Interessiert fragte ich, welche Alternative es dazu gebe, worauf er prompt antwortete, dass das in der Erziehung gar keine Rolle spielen dürfte. Ich wandte ein, dass der Mensch aber immer eine Orientierung durch Identifikation suche. Das jedoch verneinte er vehement und berief sich auf seinen christlichen Glauben (!!) und führte aus, dass Gott es nicht gewollt haben könnte, dass die Menschen sich in Dualitäten verstrickten. Sie sollten von ihrem stetigen, nervigen und Zwietracht säenden Verweis auf sich als Individuum ablassen und gefälligst aufgehen im Kollektiv.

Mein anschließendes, nachdenkliches Wiegen mit dem Kopf war wohl der Skepsis zuviel, worauf er sich abwandte und das Gespräch in sicherer Entfernung mit sich selber weiterführte.

Ich tauchte derweil wieder in römisch-katholische Sachverhalte ein.

Selbige schlugen am frühen Nachmittag zu der Realität eine erneute Brücke: Ich fuhr von meinem Hostel einmal um den Berg herum auf die Barcelona zugewandte Seite und lief mangels freier Parkplätze die letzten zweieinhalb Kilometer hinauf zu einem der zwei ’Hausberge‘ der Stadt, dem Tibidabo.

Dieses Ding ist einer herrliche Manifestation einer Episode in der Bibel.

Im vierten Kapitel des Matthäus-Evangeliums wird beschrieben, wie Jesus sich 40 Tage in die Wüste zurückzieht, um seine Überzeugungsfestigkeit gegenüber den höheren Wahrheiten zu überprüfen. Im gemütlichen Kämmerlein läßt es sich immer sehr fein hinsichtlich Achtsamkeit, Gleichmut und Loslassen schwafeln. Jesus aber wollte ’Butter bei die Fische‘.
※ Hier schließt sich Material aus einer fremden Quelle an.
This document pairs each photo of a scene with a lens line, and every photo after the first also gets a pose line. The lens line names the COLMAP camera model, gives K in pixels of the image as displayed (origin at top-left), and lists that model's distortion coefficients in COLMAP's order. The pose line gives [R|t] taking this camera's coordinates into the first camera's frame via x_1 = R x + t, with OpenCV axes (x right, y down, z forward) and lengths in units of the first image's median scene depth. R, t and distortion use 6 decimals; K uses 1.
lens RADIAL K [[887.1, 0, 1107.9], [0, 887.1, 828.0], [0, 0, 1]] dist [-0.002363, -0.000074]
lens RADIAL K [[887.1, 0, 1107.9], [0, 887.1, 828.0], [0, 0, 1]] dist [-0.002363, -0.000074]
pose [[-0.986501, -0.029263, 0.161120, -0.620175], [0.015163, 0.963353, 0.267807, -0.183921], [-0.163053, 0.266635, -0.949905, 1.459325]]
Die Versuchung ließ auch nicht lange auf sich warten. In Form des Teufels taucht der Zweifel auf über Sinn und Unsinn dieser Abstinenz, dem strategischen Ziel der bedingungslosen Hingabe an Gott und überhaupt jeder spirituellen Ausrichtung.

Auf einem Wandmosaik aus dem 13. Jahrhundert im Markusdom in Venedig sieht das so aus:

Die Versuchung Jesu, Wandmosaik in der Basilika des Heiligen Marcus, Venedig (Foto: Wikimedia Commons, gemeinfrei)

Mehrere Male lockt der Versucher, sein letzter Vorstoß klingt in Mt 4:8–9 so:

„Wiederum führte ihn der Teufel mit sich auf einen sehr hohen Berg und zeigte ihm alle Reiche der Welt und ihre Herrlichkeit und sprach zu ihm: Das alles will ich dir geben, so du niederfällst und mich anbetest.“

Im Lateinischen liest sich das so:

„Iterum assumpsit eum diabolus in montem excelsum valde : et ostendit ei omnia regna mundi, et gloriam eorum, et dixit ei : Hæc omnia tibi dabo, si cadens adoraveris me.“

Das Coole am diesem Ort ist nun, dass da auf dem Gipfel eine beachtlich große Kirche (s. Foto oben) steht, mit der geschäftigen, sehr weltlichen Millionenstadt inklusive all ihrer beeindruckenden Gebäude und dem unablässigen Strom von Kraftfahrzeugen, Schiffen und Flugzeugen zu ihren Füßen. Allerdings in einiger Entfernung und dadurch so klein, dass der geneigte Betrachter sich gleichsam entrückt davon wähnt (s. Panorama). Wie auf einer Eisenbahnplatte hat das manifeste Gewusel da unten etwas Goldiges, fast könnte man es für hinfällig und unwirklich halten. Und als wenn all die darin schlummernden Versuchungen und Ablenkungen holzschnittartig nochmal betont werden müssten, liegt direkt am Fuße des Gotteshauses ein an Attraktionen und Fahrgeschäften reicher Jahrmarkt.

Gerne hätte ich an dieser Stelle den Bibeltextausschnitt mit einem schönen Stück klassischer Musik untermalt, allein, mir ist kein Komponist bekannt, der die Versuchung Christi vertont hätte. Hat sich wohl bisher niemand rangetraut. Da ist also noch Raum?